A decision by the Blaine County Commission to begin the process of repealing a county-wide workforce housing requirement could have significant and lasting impacts for the Wood River Valley's businesses and employees.
Drafted and adopted in fall 2006, the ordinance requires subdivision developers to set aside 20 percent of homes built as part of a subdivision as deed-restricted housing. But on Thursday, April 24, the commission unanimously gave orders to the county Planning and Zoning Commission to return a recommendation on repealing it.
"I think it's fairly significant," said Blaine County Housing Authority Executive Director Jim Fackrell. "The ordinance required every development in the county to provide 20 percent community housing. When you take something away that's as significant as development throughout the county it means less product will be available to take away a backlog of needs."
Fackrell acknowledged that in the year and a half since its adoption, a period of relatively slow construction, the ordinance had not garnered any housing or in-lieu fees. But 20 percent of all subdivisions that will eventually be built could have achieved an impressive stock of workforce housing.
"I had no advance warning that that was going to happen. I was a bit surprised," Fackrell said. "With that said, I can understand the county's reasoning and certainly understand the advice of counsel and believe they were acting on the advice of counsel, so you can't fault them for that."
The discussion on the legality of affordable housing regulations picked up intensity last winter when, on Feb. 19, 4th District Judge Thomas F. Nevill ruled that the city of McCall's requirement that 20 percent of new development must be set aside as deed-restricted housing was illegal. He determined that the resort community's affordable housing requirement was unconstitutional and amounted to an illegal tax.
About a month later, a developer threatened to sue the city of Ketchum, and the city vowed to fight. In each municipality, however, inclusionary zoning works a little differently, and in Ketchum it is incentive-based. That is, deed-restricted housing is only required if a developer wants to build at higher densities and taller heights than normally allowed.
Blaine County Commission Chairman Tom Bowman pointed out that there is no alternative with the Blaine County ordinance, as there is in Ketchum.

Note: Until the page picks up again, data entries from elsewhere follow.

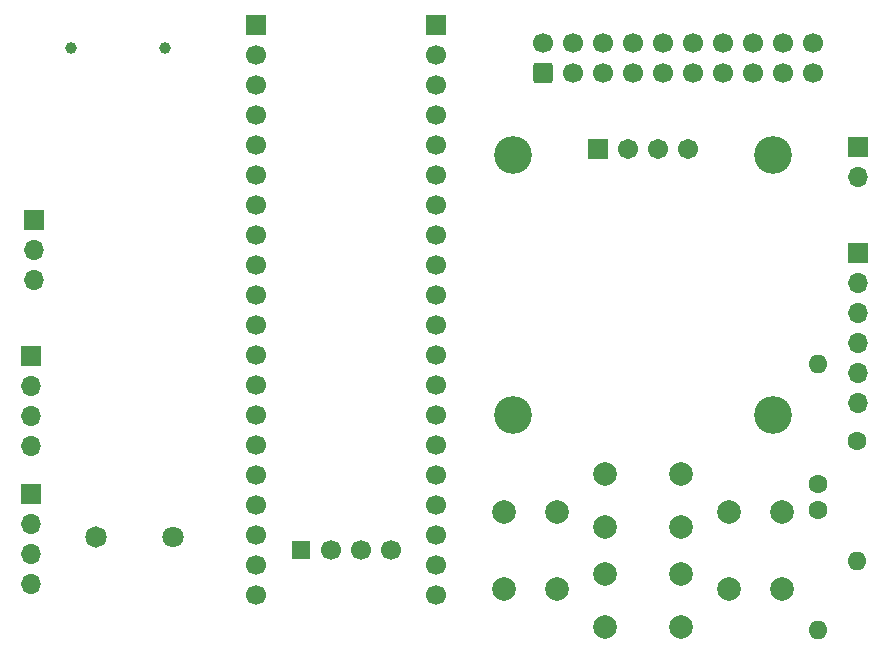
<source format=gbr>
%TF.GenerationSoftware,KiCad,Pcbnew,8.0.5*%
%TF.CreationDate,2024-11-21T15:57:14+01:00*%
%TF.ProjectId,sdiskII_stm32,73646973-6b49-4495-9f73-746d33322e6b,rev?*%
%TF.SameCoordinates,Original*%
%TF.FileFunction,Soldermask,Bot*%
%TF.FilePolarity,Negative*%
%FSLAX46Y46*%
G04 Gerber Fmt 4.6, Leading zero omitted, Abs format (unit mm)*
G04 Created by KiCad (PCBNEW 8.0.5) date 2024-11-21 15:57:14*
%MOMM*%
%LPD*%
G01*
G04 APERTURE LIST*
G04 Aperture macros list*
%AMRoundRect*
0 Rectangle with rounded corners*
0 $1 Rounding radius*
0 $2 $3 $4 $5 $6 $7 $8 $9 X,Y pos of 4 corners*
0 Add a 4 corners polygon primitive as box body*
4,1,4,$2,$3,$4,$5,$6,$7,$8,$9,$2,$3,0*
0 Add four circle primitives for the rounded corners*
1,1,$1+$1,$2,$3*
1,1,$1+$1,$4,$5*
1,1,$1+$1,$6,$7*
1,1,$1+$1,$8,$9*
0 Add four rect primitives between the rounded corners*
20,1,$1+$1,$2,$3,$4,$5,0*
20,1,$1+$1,$4,$5,$6,$7,0*
20,1,$1+$1,$6,$7,$8,$9,0*
20,1,$1+$1,$8,$9,$2,$3,0*%
G04 Aperture macros list end*
%ADD10RoundRect,0.250000X0.600000X-0.600000X0.600000X0.600000X-0.600000X0.600000X-0.600000X-0.600000X0*%
%ADD11C,1.700000*%
%ADD12R,1.700000X1.700000*%
%ADD13O,1.700000X1.700000*%
%ADD14C,2.000000*%
%ADD15C,1.600000*%
%ADD16O,1.600000X1.600000*%
%ADD17C,1.824000*%
%ADD18C,1.800000*%
%ADD19R,1.524000X1.524000*%
%ADD20RoundRect,0.102000X-0.754000X-0.754000X0.754000X-0.754000X0.754000X0.754000X-0.754000X0.754000X0*%
%ADD21C,1.712000*%
%ADD22C,3.204000*%
%ADD23C,1.000000*%
G04 APERTURE END LIST*
D10*
%TO.C,J2*%
X178290000Y-92490000D03*
D11*
X178290000Y-89950000D03*
X180830000Y-92490000D03*
X180830000Y-89950000D03*
X183370000Y-92490000D03*
X183370000Y-89950000D03*
X185910000Y-92490000D03*
X185910000Y-89950000D03*
X188450000Y-92490000D03*
X188450000Y-89950000D03*
X190990000Y-92490000D03*
X190990000Y-89950000D03*
X193530000Y-92490000D03*
X193530000Y-89950000D03*
X196070000Y-92490000D03*
X196070000Y-89950000D03*
X198610000Y-92490000D03*
X198610000Y-89950000D03*
X201150000Y-92490000D03*
X201150000Y-89950000D03*
%TD*%
D12*
%TO.C,J3*%
X205000000Y-107710000D03*
D13*
X205000000Y-110250000D03*
X205000000Y-112790000D03*
X205000000Y-115330000D03*
X205000000Y-117870000D03*
X205000000Y-120410000D03*
%TD*%
D14*
%TO.C,UP1*%
X190040000Y-130950000D03*
X183540000Y-130950000D03*
X190040000Y-126450000D03*
X183540000Y-126450000D03*
%TD*%
D12*
%TO.C,J5*%
X135000000Y-116500000D03*
D13*
X135000000Y-119040000D03*
X135000000Y-121580000D03*
X135000000Y-124120000D03*
%TD*%
D15*
%TO.C,R1*%
X201600000Y-127330000D03*
D16*
X201600000Y-117170000D03*
%TD*%
D17*
%TO.C,BZ1*%
X140500000Y-131750000D03*
D18*
X147000000Y-131750000D03*
%TD*%
D12*
%TO.C,J4*%
X135240000Y-104975000D03*
D13*
X135240000Y-107515000D03*
X135240000Y-110055000D03*
%TD*%
D12*
%TO.C,\u03BCC1*%
X154050000Y-88440000D03*
D11*
X154050000Y-90980000D03*
X154050000Y-93520000D03*
X154050000Y-96060000D03*
X154050000Y-98600000D03*
X154050000Y-101140000D03*
X154050000Y-103680000D03*
X154050000Y-106220000D03*
X154050000Y-108760000D03*
X154050000Y-111300000D03*
X154050000Y-113840000D03*
X154050000Y-116380000D03*
X154050000Y-118920000D03*
X154050000Y-121460000D03*
X154050000Y-124000000D03*
X154050000Y-126540000D03*
X154050000Y-129080000D03*
X154050000Y-131620000D03*
X154050000Y-134160000D03*
X154050000Y-136700000D03*
X169290000Y-136700000D03*
X169290000Y-134160000D03*
X169290000Y-131620000D03*
X169290000Y-129080000D03*
X169290000Y-126540000D03*
X169290000Y-124000000D03*
X169290000Y-121460000D03*
X169290000Y-118920000D03*
X169290000Y-116380000D03*
X169290000Y-113840000D03*
X169290000Y-111300000D03*
X169290000Y-108760000D03*
X169290000Y-106220000D03*
X169290000Y-103680000D03*
X169290000Y-101140000D03*
X169290000Y-98600000D03*
X169290000Y-96060000D03*
X169290000Y-93520000D03*
X169290000Y-90980000D03*
D12*
X169290000Y-88440000D03*
D19*
X157860000Y-132890000D03*
D11*
X160400000Y-132890000D03*
X162940000Y-132890000D03*
X165480000Y-132890000D03*
%TD*%
D12*
%TO.C,J1*%
X205000000Y-98810000D03*
D13*
X205000000Y-101350000D03*
%TD*%
D14*
%TO.C,ENTR1*%
X198540000Y-129700000D03*
X198540000Y-136200000D03*
X194040000Y-129700000D03*
X194040000Y-136200000D03*
%TD*%
D12*
%TO.C,J6*%
X135000000Y-128180000D03*
D13*
X135000000Y-130720000D03*
X135000000Y-133260000D03*
X135000000Y-135800000D03*
%TD*%
D15*
%TO.C,R3*%
X204950000Y-123670000D03*
D16*
X204950000Y-133830000D03*
%TD*%
D20*
%TO.C,U8*%
X182980000Y-98950000D03*
D21*
X185520000Y-98950000D03*
X188060000Y-98950000D03*
X190600000Y-98950000D03*
D22*
X175790000Y-99450000D03*
X197790000Y-99450000D03*
X197790000Y-121450000D03*
X175790000Y-121450000D03*
%TD*%
D23*
%TO.C,U2*%
X138340000Y-90350000D03*
X146340000Y-90350000D03*
%TD*%
D15*
%TO.C,R2*%
X201600000Y-129500000D03*
D16*
X201600000Y-139660000D03*
%TD*%
D14*
%TO.C,RET1*%
X179540000Y-129700000D03*
X179540000Y-136200000D03*
X175040000Y-129700000D03*
X175040000Y-136200000D03*
%TD*%
%TO.C,DOWN1*%
X183540000Y-134950000D03*
X190040000Y-134950000D03*
X183540000Y-139450000D03*
X190040000Y-139450000D03*
%TD*%
M02*

</source>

"There was no option," Bowman said. "You had to satisfy it somehow. Now we understand it's different from the way Ketchum has it, where it's completely optional."
Blaine County Deputy Prosecuting Attorney Tim Graves said that while Neville's decision is not binding for Blaine County, he could not find enough distinguishing characteristics between the county and McCall ordinances "to warrant going forward with our inclusionary housing ordinance."
The Thursday meeting of the Blaine County Commission had actually been scheduled to discuss amendments to the county's inclusionary zoning ordinance, not its repeal.
"We'd been actually working on the changes to the ordinance for at least a couple work sessions," Bowman said. "(But) in light of the McCall decision, are we advised to keep working on this in its present form?"
Commissioner Larry Schoen asked Graves to review the Blaine County ordinance in the context of the McCall decision.
"Tim (Graves) found that there are more similarities than differences," Bowman said. "And based on the local court's previous decisions—on the bent of the court—we would have no chance of prevailing if it was challenged.
"I did not want us to start building up exposure with people building houses and us collecting and spending in-lieu fees, and at some point in time having to repay those. We were conscious of the exposure we were putting on Blaine County, and we couldn't do that responsibly."
Bowman and Fackrell pointed out that the county can still ask for workforce housing through the planned-unit development process. In fact, Bowman said the county may consider amending the planned-unit development ordinance to state that "superior design," a requirement of such developments, always includes a workforce housing component.
"One idea that's out there that we haven't pursued is considering some kind of upper house size limit," Bowman said. "To (go beyond that) you could go about supplying some sort of workforce housing. There are absolutely no details worked out on that. It's a concept only."
Hailey Planning Director Beth Robrahn said the city decided about a month ago to stay the course with its inclusionary zoning ordinance, which requires any subdivision that results in five or more lots or units to require 20 percent workforce housing.
"We are going to take this slow period," she said. "We don't have a lot of development applications in the pipeline, so we'll probably try to take this timing as an opportunity to make improvements to our ordinances. It's not something we think we need to rush to do."
Robrahn said Hailey is interested in examining all of its ordinances to see if any of the city's standards constitute barriers to development of workforce housing.
"If so, how can we eliminate or minimize those barriers? That could be anything from housing types or uses, number of units permitted in an area or parking requirements."
Sun Valley Planner Diane Shay said last week the city has an inclusionary housing ordinance on the books and is, like Hailey, continuing to enforce it.
Finally, Bowman pointed out that workforce housing built in Blaine County prior to adoption of the inclusionary zoning ordinance will not be affected by the pending repeal.
"There was workforce housing built before our inclusionary zoning ordinance came into effect," he said. "Those were volunteered by the applicant, so those are not affected by this."